_Brief_
Starting from the line that contains "(rectangle (start -1.27 0) (end 8.89", output every remaining line of the records below exactly as it appears, that line and the last one included.
+++
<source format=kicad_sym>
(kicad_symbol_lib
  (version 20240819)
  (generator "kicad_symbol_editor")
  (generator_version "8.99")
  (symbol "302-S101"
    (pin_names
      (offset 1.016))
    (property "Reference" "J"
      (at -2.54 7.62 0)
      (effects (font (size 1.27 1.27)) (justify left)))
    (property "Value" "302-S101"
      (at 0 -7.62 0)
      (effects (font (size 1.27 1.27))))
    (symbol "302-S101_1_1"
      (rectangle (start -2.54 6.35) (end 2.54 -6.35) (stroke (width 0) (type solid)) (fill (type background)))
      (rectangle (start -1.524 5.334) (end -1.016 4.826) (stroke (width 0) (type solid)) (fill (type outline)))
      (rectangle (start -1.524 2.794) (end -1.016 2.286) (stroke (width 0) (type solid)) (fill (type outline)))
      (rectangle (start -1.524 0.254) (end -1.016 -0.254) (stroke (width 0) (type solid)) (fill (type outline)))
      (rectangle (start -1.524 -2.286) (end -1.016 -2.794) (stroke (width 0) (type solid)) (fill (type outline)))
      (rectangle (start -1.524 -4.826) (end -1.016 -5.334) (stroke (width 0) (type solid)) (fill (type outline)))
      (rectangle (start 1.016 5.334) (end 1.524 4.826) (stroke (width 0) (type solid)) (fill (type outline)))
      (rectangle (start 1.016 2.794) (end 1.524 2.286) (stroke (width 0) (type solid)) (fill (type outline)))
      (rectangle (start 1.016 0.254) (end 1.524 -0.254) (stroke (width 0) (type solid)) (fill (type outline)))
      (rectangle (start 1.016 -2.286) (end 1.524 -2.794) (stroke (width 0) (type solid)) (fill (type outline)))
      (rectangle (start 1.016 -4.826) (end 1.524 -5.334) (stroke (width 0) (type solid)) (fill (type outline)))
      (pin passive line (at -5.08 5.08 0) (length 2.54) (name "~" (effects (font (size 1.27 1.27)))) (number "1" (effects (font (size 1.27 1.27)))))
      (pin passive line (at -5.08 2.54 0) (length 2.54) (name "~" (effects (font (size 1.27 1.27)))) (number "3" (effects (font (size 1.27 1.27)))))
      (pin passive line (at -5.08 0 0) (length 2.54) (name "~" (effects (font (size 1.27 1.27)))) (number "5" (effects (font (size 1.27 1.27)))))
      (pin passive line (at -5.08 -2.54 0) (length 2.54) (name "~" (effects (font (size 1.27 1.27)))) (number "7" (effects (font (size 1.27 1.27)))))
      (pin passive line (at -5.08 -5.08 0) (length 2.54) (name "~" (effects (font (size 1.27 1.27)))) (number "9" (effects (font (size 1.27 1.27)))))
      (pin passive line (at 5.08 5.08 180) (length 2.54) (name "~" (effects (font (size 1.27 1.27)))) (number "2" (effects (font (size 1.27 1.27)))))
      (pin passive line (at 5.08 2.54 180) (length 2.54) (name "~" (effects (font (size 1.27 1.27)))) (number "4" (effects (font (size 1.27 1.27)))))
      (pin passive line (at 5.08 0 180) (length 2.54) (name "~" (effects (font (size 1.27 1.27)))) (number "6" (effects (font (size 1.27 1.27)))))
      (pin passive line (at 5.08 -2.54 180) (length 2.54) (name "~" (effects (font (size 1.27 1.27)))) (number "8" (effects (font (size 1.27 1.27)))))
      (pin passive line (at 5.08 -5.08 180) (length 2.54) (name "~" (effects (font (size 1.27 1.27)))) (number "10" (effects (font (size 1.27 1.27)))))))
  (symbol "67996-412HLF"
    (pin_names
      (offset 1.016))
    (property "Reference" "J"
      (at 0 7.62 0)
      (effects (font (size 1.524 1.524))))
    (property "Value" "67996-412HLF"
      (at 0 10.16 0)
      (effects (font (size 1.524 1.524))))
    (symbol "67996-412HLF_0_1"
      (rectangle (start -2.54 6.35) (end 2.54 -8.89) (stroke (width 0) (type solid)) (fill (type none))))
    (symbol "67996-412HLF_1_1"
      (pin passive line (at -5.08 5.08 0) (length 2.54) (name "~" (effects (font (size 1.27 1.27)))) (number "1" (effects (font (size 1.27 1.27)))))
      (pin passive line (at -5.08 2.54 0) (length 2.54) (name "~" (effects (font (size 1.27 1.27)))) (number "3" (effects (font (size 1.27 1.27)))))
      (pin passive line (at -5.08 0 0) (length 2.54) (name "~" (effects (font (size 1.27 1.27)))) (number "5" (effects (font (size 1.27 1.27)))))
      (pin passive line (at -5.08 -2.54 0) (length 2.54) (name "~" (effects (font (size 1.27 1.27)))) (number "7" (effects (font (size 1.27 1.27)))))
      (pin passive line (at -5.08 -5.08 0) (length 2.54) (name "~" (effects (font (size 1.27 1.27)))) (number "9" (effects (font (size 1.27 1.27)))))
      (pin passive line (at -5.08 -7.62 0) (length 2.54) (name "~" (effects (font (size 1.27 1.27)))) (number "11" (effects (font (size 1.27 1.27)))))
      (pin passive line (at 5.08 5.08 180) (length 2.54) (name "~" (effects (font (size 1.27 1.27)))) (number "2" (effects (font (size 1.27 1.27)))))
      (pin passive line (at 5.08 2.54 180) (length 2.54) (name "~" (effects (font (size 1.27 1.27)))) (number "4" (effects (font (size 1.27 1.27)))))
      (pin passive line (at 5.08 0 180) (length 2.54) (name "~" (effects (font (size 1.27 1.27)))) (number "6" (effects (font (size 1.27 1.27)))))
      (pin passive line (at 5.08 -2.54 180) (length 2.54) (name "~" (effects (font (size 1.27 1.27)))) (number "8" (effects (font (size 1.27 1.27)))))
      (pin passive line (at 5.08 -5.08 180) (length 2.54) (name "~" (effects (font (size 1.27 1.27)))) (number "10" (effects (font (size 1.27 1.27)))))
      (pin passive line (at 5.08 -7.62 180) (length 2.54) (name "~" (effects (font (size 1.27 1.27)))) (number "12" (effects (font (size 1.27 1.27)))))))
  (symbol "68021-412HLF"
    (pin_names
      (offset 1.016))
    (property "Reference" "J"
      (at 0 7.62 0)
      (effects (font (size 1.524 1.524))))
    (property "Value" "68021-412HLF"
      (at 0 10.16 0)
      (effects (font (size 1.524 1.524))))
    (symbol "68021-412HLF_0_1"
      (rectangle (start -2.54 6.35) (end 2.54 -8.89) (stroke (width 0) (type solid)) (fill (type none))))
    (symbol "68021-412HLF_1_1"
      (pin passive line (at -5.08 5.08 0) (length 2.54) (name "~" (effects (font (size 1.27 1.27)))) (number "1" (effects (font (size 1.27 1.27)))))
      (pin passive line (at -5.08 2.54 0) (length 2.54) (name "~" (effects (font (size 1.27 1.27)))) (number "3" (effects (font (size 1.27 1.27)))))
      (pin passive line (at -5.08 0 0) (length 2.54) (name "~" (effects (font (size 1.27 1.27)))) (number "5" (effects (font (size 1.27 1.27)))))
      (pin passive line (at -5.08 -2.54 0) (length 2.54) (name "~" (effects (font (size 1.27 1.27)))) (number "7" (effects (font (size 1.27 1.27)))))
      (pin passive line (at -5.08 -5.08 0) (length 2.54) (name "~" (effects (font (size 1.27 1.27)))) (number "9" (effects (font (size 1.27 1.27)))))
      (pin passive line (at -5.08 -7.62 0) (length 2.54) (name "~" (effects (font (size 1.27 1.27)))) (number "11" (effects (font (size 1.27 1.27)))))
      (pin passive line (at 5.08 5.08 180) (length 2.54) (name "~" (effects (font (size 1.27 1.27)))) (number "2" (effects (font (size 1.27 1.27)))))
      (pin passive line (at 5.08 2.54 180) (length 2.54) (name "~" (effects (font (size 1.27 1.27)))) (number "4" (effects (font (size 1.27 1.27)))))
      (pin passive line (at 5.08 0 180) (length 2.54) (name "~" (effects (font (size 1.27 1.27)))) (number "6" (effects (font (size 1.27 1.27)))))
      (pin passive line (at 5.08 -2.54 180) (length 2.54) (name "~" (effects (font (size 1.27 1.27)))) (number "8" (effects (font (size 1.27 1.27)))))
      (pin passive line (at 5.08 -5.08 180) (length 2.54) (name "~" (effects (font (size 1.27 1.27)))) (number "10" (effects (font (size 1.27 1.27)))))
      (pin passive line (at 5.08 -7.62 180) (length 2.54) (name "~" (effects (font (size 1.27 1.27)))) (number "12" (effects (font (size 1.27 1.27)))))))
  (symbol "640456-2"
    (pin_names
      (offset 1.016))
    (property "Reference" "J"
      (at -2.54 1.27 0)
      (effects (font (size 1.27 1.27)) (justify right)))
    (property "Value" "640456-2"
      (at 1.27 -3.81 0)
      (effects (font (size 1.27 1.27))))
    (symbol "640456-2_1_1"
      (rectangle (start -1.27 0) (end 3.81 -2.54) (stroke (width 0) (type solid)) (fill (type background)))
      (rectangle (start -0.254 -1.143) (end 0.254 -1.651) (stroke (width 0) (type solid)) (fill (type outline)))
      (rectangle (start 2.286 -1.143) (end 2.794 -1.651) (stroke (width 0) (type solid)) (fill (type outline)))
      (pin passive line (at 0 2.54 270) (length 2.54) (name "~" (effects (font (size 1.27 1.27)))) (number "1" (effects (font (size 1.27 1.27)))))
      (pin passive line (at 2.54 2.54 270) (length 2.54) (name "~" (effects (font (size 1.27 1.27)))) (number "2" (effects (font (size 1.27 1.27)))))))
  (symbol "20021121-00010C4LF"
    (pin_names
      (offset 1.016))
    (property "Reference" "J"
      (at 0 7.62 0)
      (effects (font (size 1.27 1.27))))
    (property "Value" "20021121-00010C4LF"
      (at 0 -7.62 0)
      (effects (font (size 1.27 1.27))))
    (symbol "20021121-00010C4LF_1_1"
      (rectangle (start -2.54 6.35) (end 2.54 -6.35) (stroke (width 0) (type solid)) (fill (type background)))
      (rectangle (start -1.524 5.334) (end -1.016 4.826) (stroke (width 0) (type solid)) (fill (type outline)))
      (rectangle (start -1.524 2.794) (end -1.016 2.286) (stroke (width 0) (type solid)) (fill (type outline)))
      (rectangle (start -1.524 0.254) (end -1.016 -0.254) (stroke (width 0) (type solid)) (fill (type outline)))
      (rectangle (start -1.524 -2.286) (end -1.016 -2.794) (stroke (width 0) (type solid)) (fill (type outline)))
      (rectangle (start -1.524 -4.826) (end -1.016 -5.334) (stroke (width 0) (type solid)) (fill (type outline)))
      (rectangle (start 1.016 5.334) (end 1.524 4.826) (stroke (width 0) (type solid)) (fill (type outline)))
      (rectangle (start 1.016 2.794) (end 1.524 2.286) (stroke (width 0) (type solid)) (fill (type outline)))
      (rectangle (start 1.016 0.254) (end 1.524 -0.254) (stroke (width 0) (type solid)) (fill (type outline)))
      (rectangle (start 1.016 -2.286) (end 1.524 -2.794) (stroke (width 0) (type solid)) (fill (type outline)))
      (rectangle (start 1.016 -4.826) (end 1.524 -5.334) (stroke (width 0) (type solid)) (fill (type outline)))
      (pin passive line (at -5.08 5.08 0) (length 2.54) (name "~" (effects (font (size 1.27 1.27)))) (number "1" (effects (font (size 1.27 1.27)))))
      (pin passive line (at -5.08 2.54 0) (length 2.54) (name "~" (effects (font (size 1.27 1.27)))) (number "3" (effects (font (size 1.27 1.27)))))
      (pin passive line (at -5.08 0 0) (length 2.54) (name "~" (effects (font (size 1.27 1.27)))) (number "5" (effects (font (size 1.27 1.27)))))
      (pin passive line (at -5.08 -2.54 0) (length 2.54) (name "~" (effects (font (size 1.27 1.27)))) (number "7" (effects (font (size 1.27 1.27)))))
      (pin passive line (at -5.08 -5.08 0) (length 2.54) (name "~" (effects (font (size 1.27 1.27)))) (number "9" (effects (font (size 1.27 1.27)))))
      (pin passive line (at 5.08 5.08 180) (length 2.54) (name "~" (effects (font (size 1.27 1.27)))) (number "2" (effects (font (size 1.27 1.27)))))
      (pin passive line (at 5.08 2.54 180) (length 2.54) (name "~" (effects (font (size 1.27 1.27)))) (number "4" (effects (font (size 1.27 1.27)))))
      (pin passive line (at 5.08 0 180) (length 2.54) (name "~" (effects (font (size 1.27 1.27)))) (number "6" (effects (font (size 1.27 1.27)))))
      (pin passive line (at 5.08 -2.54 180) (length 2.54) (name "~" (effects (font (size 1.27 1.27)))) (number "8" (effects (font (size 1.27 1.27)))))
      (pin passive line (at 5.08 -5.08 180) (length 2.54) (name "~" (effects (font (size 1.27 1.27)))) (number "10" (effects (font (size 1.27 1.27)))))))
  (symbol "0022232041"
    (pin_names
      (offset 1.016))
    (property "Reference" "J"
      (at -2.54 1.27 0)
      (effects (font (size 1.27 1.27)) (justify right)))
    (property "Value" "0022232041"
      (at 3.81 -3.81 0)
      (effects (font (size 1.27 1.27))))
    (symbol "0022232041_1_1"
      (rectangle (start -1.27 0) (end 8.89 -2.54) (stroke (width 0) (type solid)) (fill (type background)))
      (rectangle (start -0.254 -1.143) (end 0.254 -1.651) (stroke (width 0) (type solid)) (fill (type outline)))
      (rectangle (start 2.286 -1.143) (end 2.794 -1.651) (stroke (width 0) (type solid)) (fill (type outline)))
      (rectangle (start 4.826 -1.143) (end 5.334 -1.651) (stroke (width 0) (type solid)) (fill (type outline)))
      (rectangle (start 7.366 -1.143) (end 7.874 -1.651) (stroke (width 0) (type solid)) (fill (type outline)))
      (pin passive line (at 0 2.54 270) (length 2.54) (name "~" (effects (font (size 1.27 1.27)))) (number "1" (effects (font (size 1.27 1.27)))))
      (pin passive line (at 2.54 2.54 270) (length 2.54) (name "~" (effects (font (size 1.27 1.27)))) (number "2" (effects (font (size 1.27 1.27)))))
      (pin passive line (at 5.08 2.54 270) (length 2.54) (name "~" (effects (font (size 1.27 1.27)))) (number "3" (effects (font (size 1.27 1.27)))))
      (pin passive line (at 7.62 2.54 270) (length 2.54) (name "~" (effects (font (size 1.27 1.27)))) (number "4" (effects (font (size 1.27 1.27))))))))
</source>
+++
_Task answer_
      (rectangle (start -1.27 0) (end 8.89 -2.54) (stroke (width 0) (type solid)) (fill (type background)))
      (rectangle (start -0.254 -1.143) (end 0.254 -1.651) (stroke (width 0) (type solid)) (fill (type outline)))
      (rectangle (start 2.286 -1.143) (end 2.794 -1.651) (stroke (width 0) (type solid)) (fill (type outline)))
      (rectangle (start 4.826 -1.143) (end 5.334 -1.651) (stroke (width 0) (type solid)) (fill (type outline)))
      (rectangle (start 7.366 -1.143) (end 7.874 -1.651) (stroke (width 0) (type solid)) (fill (type outline)))
      (pin passive line (at 0 2.54 270) (length 2.54) (name "~" (effects (font (size 1.27 1.27)))) (number "1" (effects (font (size 1.27 1.27)))))
      (pin passive line (at 2.54 2.54 270) (length 2.54) (name "~" (effects (font (size 1.27 1.27)))) (number "2" (effects (font (size 1.27 1.27)))))
      (pin passive line (at 5.08 2.54 270) (length 2.54) (name "~" (effects (font (size 1.27 1.27)))) (number "3" (effects (font (size 1.27 1.27)))))
      (pin passive line (at 7.62 2.54 270) (length 2.54) (name "~" (effects (font (size 1.27 1.27)))) (number "4" (effects (font (size 1.27 1.27))))))))
</source>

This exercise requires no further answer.